Four Killed as India, Pakistan Trade Fire on Kashmir Border

W460

Tensions escalated in Kashmir Saturday as a soldier and three civilians were killed in cross-border firing by the Indian and Pakistani armies, officials from the two countries said.

The latest wave of violence this week has left at least 21 dead, including soldiers, suspected militants and civilians on both sides of the heavily-militarised border that divides the disputed Himalayan region.

Indian Army spokesman Colonel N.N. Joshi said one of their soldiers was killed Saturday by Pakistani fire in Poonch sector along the de facto border, the Line of Control (LoC).

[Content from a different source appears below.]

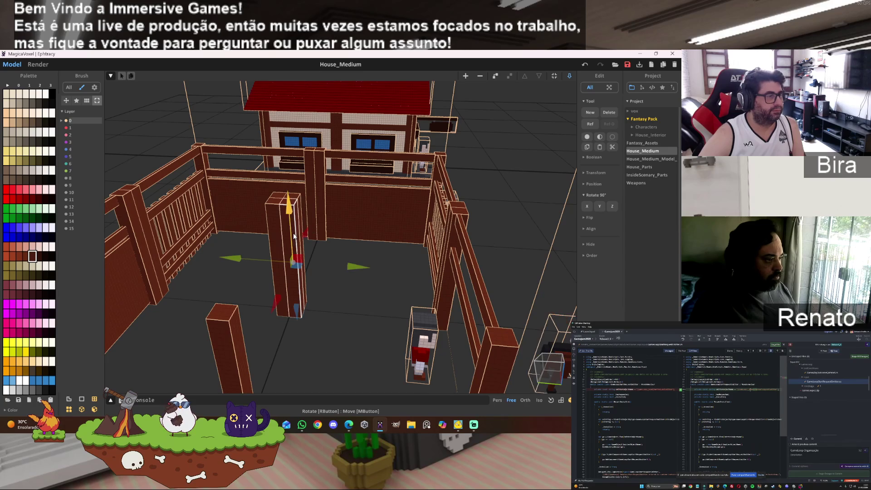
pyautogui.moveTo(359, 266); pyautogui.dragTo(414, 271)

Two civilians, including a 15-year-old boy, were killed in a separate cross border assault along a stretch of uncontested frontier between Kashmir and the Pakistani province of Punjab, director general of police Shesh Paul Vaid told AFP.

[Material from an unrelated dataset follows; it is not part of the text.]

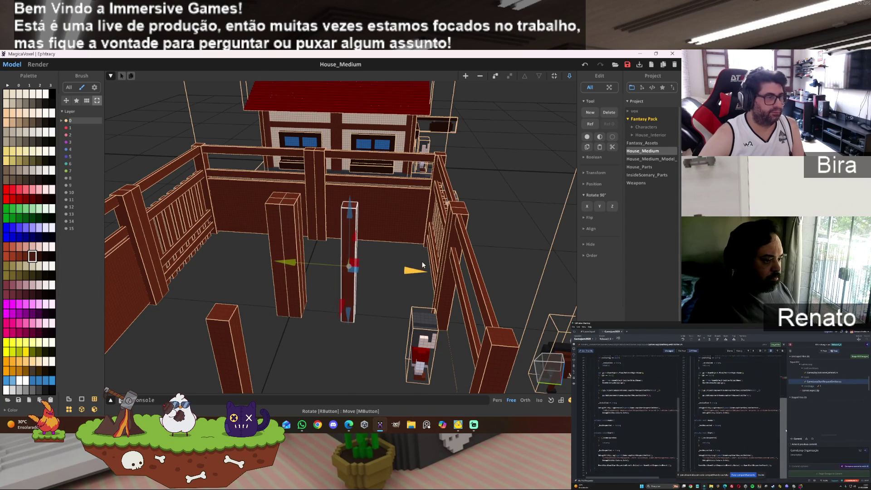
pyautogui.click(587, 205)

Across the border, Pakistan's foreign office in a statement said Saturday a 60-year-old civilian was killed and two others including a six-year-old were injured in firing by Indian soldiers.

Four civilians had died in the firing during the previous two days, the statement added. 

Both sides regularly trade fire along the border, parts of which are disputed, and civilian casualties are common.

But this week has been particularly bloody.

Pakistan said four of its soldiers were killed in Indian firing on Monday.

Earlier this week Indian soldiers also killed five suspected militants who they said were trying to infiltrate from Pakistan-administered Kashmir.

The latest deaths come a day after two Indian soldiers and two civilians were killed Friday when mortars fired by Pakistani soldiers landed in populated areas along the border in R S Pura area.

India and Pakistan on Friday summoned each other's diplomats to register protests over the killings with both accusing the other of initiating the cross-border fire.

The bitter rivals fought two of their wars over control of Kashmir, which has been divided between the nuclear-armed neighbours since partition in 1947.